Text shown.
Here’s an interesting story that popped up over the weekend and had people emailing me and discussing it in the comments and forums. A downtown luxury condo building named Escala is having trouble moving the last 70 units (of 270, so roughly 25%), so to try and juice up their sales, they’re raising prices. Yes, you read that right: raising prices.
Developer Lexas Cos. said this week that on June 5 it will raise the asking prices 3 to 7 percent for about 70 unsold units that have been on the market since last spring.
Another 22 units that will be released for sale May 1 also will have higher price tags.
Lexas principals John Midby and Eric Midby said prices are going up partly to send a message to prospective buyers: If they’re waiting to buy until prices drop, they’re reading the local market wrong.
And they have until June 5.
“We look at the underlying fundamentals and see a different picture than those that have been scared off by the national trends,” John Midby said. “It doesn’t match the psychology that’s pervasive in the market, even in Seattle.”
Seattle’s economy is strong, he said. Housing prices here have held up fairly well while those in much of the rest of the country have plummeted.
Stupid? Arrogant? Crazy like a fox? Or perhaps… genius?
Even our allegedly unbiased friend Glenn Crellin at the Washington Center for Real Estate Research doesn’t see the logic in this move:
“We are trying to create value for our current buyers and take [potential buyers] off the fence,” Midby said of the price increases.
But Glenn Crellin, director of the Washington Center for Real Estate Research at Washington State University, suspects those are not the only reasons.
“It is surprising that they are increasing prices to that degree unless there’s something else going on,” he said.
Lexas may feel an urgent need to move units, Crellin said: “A developer has to sell them because the carrying costs on a project that size are enormous.”

Work instructions.
a - Answer these about the text on the Escala condo prices, one line each:
(i) On what date will Lexas raise asking prices, and by what percentage?
(ii) How many more units go on sale May 1?
(iii) What does Crellin say about the carrying costs on a project that size?
b - Write the next paragraph of the text on the Escala condo prices, starting after its last sentence.

Entries provided.
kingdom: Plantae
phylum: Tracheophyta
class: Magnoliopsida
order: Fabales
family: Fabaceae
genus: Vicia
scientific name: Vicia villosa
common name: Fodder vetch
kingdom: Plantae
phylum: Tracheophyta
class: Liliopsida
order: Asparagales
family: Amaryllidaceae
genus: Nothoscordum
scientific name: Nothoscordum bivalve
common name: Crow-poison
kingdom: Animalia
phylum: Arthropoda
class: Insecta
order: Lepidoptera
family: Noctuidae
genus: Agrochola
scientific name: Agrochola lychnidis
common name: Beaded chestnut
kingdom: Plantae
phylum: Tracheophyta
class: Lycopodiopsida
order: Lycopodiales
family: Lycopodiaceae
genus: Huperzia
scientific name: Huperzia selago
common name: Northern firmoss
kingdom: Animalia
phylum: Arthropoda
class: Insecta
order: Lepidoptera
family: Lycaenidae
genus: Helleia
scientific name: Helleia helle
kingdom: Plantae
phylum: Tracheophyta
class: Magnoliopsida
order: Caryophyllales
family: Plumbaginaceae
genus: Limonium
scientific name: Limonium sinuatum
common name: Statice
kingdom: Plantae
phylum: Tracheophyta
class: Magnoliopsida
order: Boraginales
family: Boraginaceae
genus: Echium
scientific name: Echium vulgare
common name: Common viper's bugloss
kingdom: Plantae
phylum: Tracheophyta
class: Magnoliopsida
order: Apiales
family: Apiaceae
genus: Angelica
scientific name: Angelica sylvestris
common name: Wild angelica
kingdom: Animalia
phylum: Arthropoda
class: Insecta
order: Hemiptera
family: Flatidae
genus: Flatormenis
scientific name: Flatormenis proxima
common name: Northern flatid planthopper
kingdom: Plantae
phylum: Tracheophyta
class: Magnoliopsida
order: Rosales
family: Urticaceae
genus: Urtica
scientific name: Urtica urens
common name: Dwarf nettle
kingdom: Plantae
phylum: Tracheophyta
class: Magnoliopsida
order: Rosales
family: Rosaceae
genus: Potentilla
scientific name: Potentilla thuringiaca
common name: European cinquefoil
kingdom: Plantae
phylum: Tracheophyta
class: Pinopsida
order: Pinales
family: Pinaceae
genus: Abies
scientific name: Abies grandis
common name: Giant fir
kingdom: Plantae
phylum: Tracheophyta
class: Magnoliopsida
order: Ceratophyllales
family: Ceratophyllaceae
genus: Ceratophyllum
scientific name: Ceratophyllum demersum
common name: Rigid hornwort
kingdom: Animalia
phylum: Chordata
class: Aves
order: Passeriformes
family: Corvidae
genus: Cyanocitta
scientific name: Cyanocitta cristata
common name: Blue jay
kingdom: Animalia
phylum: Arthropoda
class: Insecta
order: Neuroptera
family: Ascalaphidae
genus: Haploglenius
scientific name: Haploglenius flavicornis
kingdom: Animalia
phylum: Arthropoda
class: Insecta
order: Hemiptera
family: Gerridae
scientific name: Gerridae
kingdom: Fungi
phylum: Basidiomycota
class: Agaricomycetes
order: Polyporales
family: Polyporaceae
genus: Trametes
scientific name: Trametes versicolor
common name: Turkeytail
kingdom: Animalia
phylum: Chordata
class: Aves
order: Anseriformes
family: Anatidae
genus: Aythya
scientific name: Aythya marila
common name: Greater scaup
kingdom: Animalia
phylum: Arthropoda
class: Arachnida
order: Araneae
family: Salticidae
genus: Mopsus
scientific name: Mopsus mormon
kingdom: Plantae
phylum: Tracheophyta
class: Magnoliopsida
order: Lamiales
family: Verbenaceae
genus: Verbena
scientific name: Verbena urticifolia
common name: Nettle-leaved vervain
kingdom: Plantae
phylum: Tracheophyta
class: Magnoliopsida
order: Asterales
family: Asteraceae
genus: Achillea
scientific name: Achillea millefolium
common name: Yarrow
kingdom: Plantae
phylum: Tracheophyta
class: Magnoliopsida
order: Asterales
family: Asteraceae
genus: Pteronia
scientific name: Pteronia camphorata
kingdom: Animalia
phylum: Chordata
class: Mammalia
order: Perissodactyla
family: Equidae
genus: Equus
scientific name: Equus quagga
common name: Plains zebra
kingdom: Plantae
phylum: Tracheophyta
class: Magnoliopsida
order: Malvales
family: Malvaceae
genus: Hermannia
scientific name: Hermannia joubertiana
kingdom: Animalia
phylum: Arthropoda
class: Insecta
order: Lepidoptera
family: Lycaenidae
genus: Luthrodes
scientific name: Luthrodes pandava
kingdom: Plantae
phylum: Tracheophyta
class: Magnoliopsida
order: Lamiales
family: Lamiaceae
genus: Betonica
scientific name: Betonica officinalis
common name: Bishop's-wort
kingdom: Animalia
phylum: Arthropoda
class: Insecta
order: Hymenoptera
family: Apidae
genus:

Answers to the problems.
a -
(i) June 5, by 3 to 7 percent.
(ii) 22 units.
(iii) They are enormous.

b -
High-end downtown condo projects are particularly vulnerable to the real-estate market’s slowdown, he said, because many prospective buyers who are looking to move downtown from big, expensive suburban homes are having more trouble selling those houses quickly.
Matt Goyer over at Urbnlivn has some additional analysis:
Here are the number of $500,000 to $5 mil condos sold over the past few years in downtown:
2005: 134
2006: 129
2007: 207
2008: 45 so farCurrently there are 189 units in that price range active on the MLS. There are certainly more than this because not all new construction inventory is in the MLS.
So it looks like downtown Seattle is track to sell about as many luxury condos as it did in ’05 or ’06, which would mean about 90 more this year. Apparently Escala thinks that pretty much all of those will be from them. Good luck with that.
On the other hand, an article in the Puget Sound Business Journal this weekend claims that the condo supply downtown is “expected to dry up.”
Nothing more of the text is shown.